* **EXTRACTED DATA**

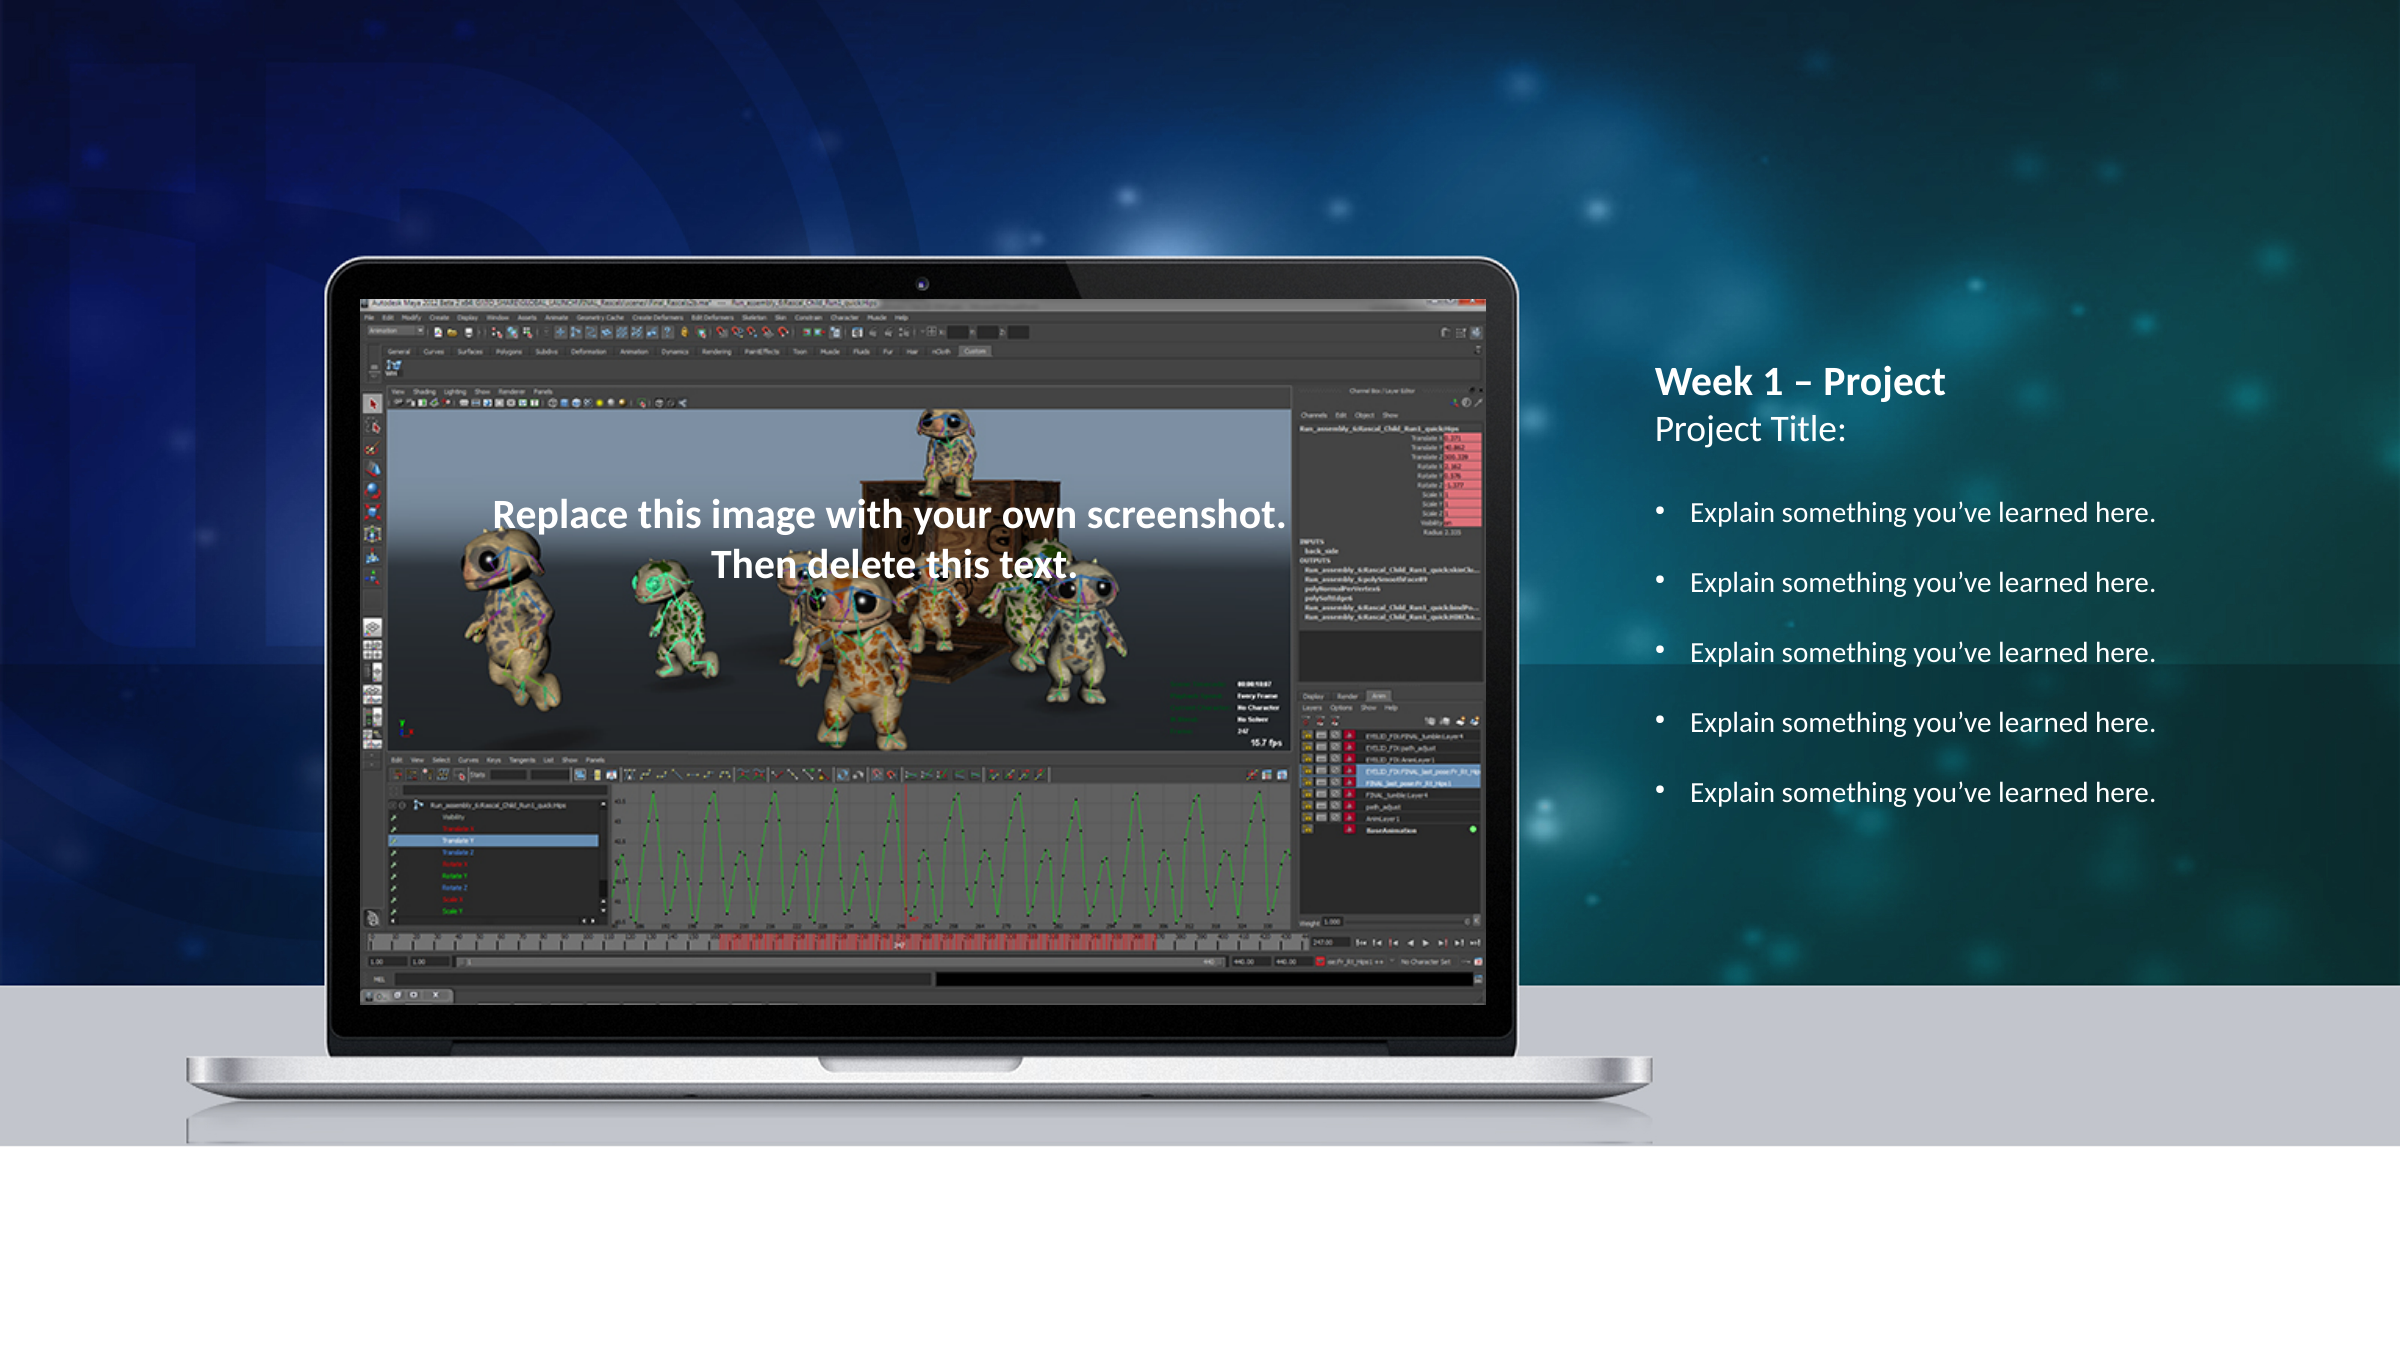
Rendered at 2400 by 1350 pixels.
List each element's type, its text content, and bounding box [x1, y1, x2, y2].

text_box Replace this image with your own screenshot. Then delete this text. [410, 479, 1380, 595]
text_box Week 1 – Project Project Title: Explain something you’ve learned here. Explain something you’ve learned here. Explain something you’ve learned here. Explain something you’ve learned here. Explain something you’ve learned here. [1639, 346, 2250, 851]
picture [0, 0, 2400, 1350]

* **EXERCISE**
Reproduce the stretch of the records from their start through the line containing "text_box Replace this", leaving out the pictures.

* **RESPONSE BELOW**
Rendered at 2400 by 1350 pixels.
List each element's type, its text content, and bounding box [x1, y1, x2, y2].

text_box Replace this image with your own screenshot. Then delete this text. [410, 479, 1380, 595]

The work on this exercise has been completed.